Adaptive Threshold Learning¶
director_ai.core.calibration.adaptive_threshold.AdaptiveThresholdLearner
¶
AdaptiveThresholdLearner(*, candidate_thresholds: list[float] | tuple[float, ...], current_threshold: float, min_samples: int = 20, min_expected_lift: float = 0.01, max_false_positive_rate: float = 1.0, max_false_negative_rate: float = 1.0, alpha_prior: float = 1.0, beta_prior: float = 1.0, random_seed: int | None = None)
Offline Thompson-sampling threshold recommender.
The learner is intentionally side-effect free with respect to runtime scorer configuration. Production deployments should route the returned recommendation through human review/change-management and keep the rollback threshold recorded with the approved overlay.
arm
¶
Return the candidate arm for a validated threshold.
observe
¶
Replay one labelled score across all candidate thresholds.
observe_batch
¶
observe_batch(feedback: list[ThresholdFeedback] | tuple[ThresholdFeedback, ...]) -> AdaptiveThresholdReport
Replay a batch of labelled feedback across all candidate thresholds.
report
¶
Return the current replay summary without making a recommendation.
recommend
¶
Return a human-gated threshold recommendation from replayed evidence.
director_ai.core.calibration.adaptive_threshold.ThresholdFeedback
dataclass
¶
ThresholdFeedback(score: float, human_approved: bool, weight: float = 1.0, metadata: dict[str, Any] = dict())
One human-labelled score used for threshold replay.
director_ai.core.calibration.adaptive_threshold.AdaptiveThresholdArm
dataclass
¶
AdaptiveThresholdArm(threshold: float, alpha_prior: float = 1.0, beta_prior: float = 1.0, pulls: int = 0, successes: int = 0, true_positives: int = 0, false_positives: int = 0, true_negatives: int = 0, false_negatives: int = 0)
Posterior state and replay metrics for one candidate threshold.
false_positive_rate
property
¶
Return the false-positive rate for human-rejected samples.
false_negative_rate
property
¶
Return the false-negative rate for human-approved samples.
observe
¶
Replay one labelled score against this threshold arm.
sample_success_probability
¶
Sample a Thompson posterior success probability for this arm.
director_ai.core.calibration.adaptive_threshold.AdaptiveThresholdReport
dataclass
¶
AdaptiveThresholdReport(total_feedback: int, current_threshold: float, best_observed_threshold: float | None, arms: tuple[AdaptiveThresholdArm, ...])
Snapshot after replaying feedback across threshold arms.

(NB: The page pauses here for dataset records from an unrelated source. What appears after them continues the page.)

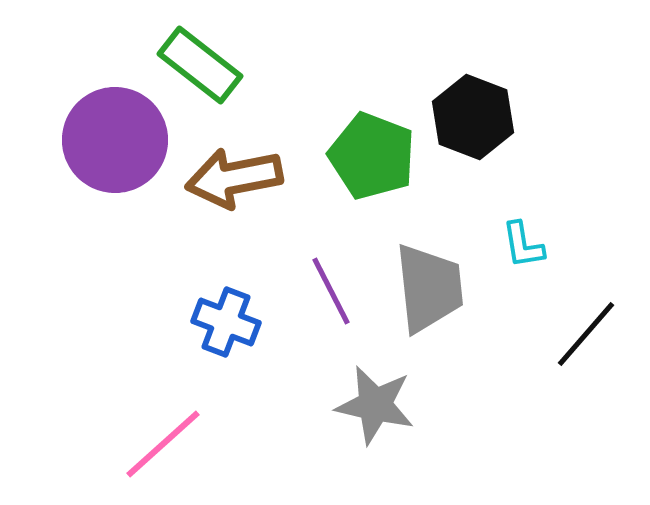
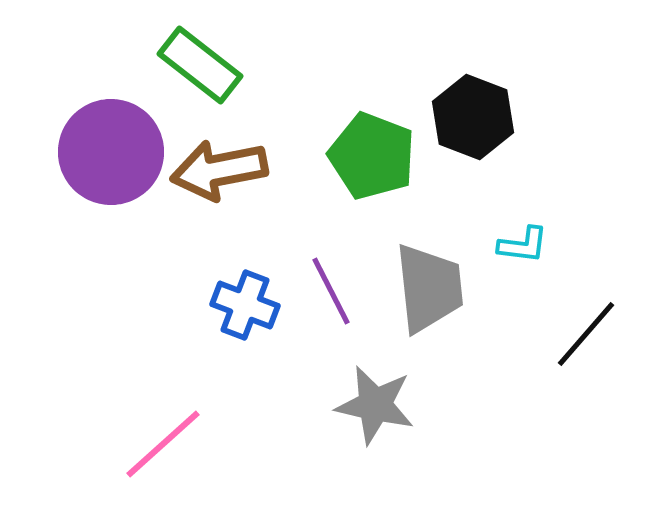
purple circle: moved 4 px left, 12 px down
brown arrow: moved 15 px left, 8 px up
cyan L-shape: rotated 74 degrees counterclockwise
blue cross: moved 19 px right, 17 px up
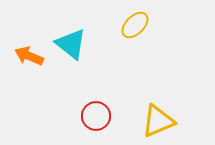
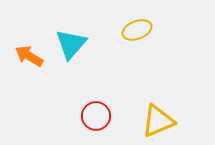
yellow ellipse: moved 2 px right, 5 px down; rotated 24 degrees clockwise
cyan triangle: rotated 32 degrees clockwise
orange arrow: rotated 8 degrees clockwise
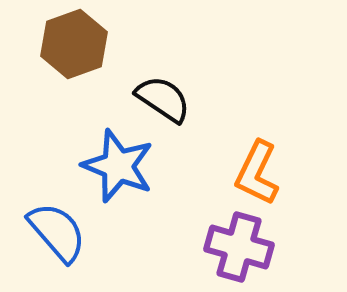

director_ai.core.calibration.adaptive_threshold.AdaptiveThresholdRecommendation
dataclass
¶
AdaptiveThresholdRecommendation(current_threshold: float, recommended_threshold: float | None, expected_success_probability: float, current_success_probability: float, expected_lift: float, reason: str, requires_human_approval: bool = True, rollback_threshold: float | None = None, safety_constraints: dict[str, float] = dict())
Human-review-gated threshold recommendation.
to_profile_overlay
¶
Return a profile overlay that can be reviewed before promotion.
Safety Boundary¶
AdaptiveThresholdLearner is an offline recommender. It replays human-labelled
score feedback across fixed candidate thresholds, estimates each candidate with
Beta-Bernoulli posteriors, applies false-positive and false-negative safety
constraints, and returns a recommendation object.
It does not mutate CoherenceScorer, DirectorConfig, profile files, or live
runtime thresholds. Apply the returned profile overlay only after operator
approval and keep the rollback threshold in change-management records.
from director_ai.core import AdaptiveThresholdLearner, ThresholdFeedback
learner = AdaptiveThresholdLearner(
candidate_thresholds=[0.3, 0.4, 0.5, 0.6],
current_threshold=0.4,
max_false_negative_rate=0.05,
)
learner.observe_batch(
[
ThresholdFeedback(score=0.82, human_approved=True),
ThresholdFeedback(score=0.28, human_approved=False),
]
)
recommendation = learner.recommend()
if recommendation.recommended_threshold is not None:
overlay = recommendation.to_profile_overlay(profile="candidate")
For regulated deployments, use this together with HumanReviewQueue,
OnlineCalibrator, and drift reports. Treat candidate thresholds as a controlled
change, not as autonomous production policy.